The patents in dispute are numbers 9,665,705 and 9,269,208.

Assa Abloy has already defeated a CPC patent infringement suit over patent number 8,620,039, which was found to make claims too obvious to be patented.

Apple’s patent infringement case remains in Texas district

The Court of Appeals for the Federal Circuit (CAFC) also just denied Apple’s petition for a writ of mandamus to transfer its case from a Texas district to one in Northern California, arguing the location would be more convenient, according to IP Watchdog. Carbyne Biometrics is suing Apple for infringing on six patents through Apple’s “Secure Enclave” and Apple Cash platform. Apple pursued a transfer in July of 2023.

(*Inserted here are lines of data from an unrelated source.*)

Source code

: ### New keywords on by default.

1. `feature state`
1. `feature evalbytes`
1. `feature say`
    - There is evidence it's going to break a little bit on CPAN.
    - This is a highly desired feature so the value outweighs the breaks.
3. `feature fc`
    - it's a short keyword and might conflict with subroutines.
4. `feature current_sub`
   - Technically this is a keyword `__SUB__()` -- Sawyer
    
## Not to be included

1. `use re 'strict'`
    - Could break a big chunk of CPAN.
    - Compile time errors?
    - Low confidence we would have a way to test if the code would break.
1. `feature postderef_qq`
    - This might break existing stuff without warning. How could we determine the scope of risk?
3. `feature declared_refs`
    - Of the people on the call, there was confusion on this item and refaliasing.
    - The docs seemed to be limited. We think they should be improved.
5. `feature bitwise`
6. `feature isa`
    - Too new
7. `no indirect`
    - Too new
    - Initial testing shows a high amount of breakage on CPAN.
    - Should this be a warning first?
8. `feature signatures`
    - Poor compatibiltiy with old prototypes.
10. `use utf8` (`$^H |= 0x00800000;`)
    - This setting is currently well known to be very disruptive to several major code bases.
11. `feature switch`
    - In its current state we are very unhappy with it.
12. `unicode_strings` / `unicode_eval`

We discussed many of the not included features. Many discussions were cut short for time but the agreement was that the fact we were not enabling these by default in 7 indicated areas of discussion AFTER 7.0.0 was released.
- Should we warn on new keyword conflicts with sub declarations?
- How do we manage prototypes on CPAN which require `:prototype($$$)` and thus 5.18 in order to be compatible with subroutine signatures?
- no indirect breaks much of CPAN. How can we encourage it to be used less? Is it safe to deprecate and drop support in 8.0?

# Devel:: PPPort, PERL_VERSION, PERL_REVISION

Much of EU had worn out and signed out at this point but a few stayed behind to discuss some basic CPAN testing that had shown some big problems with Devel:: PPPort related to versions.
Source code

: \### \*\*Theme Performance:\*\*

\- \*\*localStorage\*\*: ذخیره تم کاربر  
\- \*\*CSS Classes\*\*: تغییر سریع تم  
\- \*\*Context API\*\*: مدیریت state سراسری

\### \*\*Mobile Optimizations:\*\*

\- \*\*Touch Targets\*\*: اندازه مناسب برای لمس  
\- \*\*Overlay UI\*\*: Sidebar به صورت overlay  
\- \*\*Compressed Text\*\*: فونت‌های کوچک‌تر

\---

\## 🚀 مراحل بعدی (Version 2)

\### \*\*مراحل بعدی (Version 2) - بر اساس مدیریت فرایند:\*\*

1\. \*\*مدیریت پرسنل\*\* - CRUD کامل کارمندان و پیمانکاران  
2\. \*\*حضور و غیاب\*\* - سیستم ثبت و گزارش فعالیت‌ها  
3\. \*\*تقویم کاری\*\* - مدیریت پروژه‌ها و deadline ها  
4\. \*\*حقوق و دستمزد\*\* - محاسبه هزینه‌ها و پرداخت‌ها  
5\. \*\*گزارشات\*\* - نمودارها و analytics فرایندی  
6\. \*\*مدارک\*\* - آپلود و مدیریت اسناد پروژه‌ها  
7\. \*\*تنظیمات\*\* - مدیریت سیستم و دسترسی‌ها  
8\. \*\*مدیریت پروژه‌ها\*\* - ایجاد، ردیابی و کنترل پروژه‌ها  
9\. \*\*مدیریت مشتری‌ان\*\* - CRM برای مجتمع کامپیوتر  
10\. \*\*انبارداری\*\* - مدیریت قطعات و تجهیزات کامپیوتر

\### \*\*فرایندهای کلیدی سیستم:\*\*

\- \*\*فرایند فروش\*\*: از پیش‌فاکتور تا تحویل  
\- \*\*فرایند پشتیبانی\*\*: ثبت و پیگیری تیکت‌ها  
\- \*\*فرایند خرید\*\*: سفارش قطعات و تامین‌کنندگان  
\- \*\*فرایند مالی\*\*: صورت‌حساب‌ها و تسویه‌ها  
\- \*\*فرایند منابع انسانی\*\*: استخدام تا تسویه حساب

The court decided against the transfer on February 12, 2024, finding that the case dealt primarily with hardware and server-side aspects of the products in question and five Apple employees with knowledge in those areas were based in Austin, Texas. This is in response to Apple’s argument that the case was limited to software features of the products in the case.

“Third-party employees named in the complaint and identified as potential witnesses also reside in Austin; and Apple failed to identify any specific third-party individuals in Northern California who were unwilling to testify,” wrote CAFC Chief Judge Kimberly A. Moore.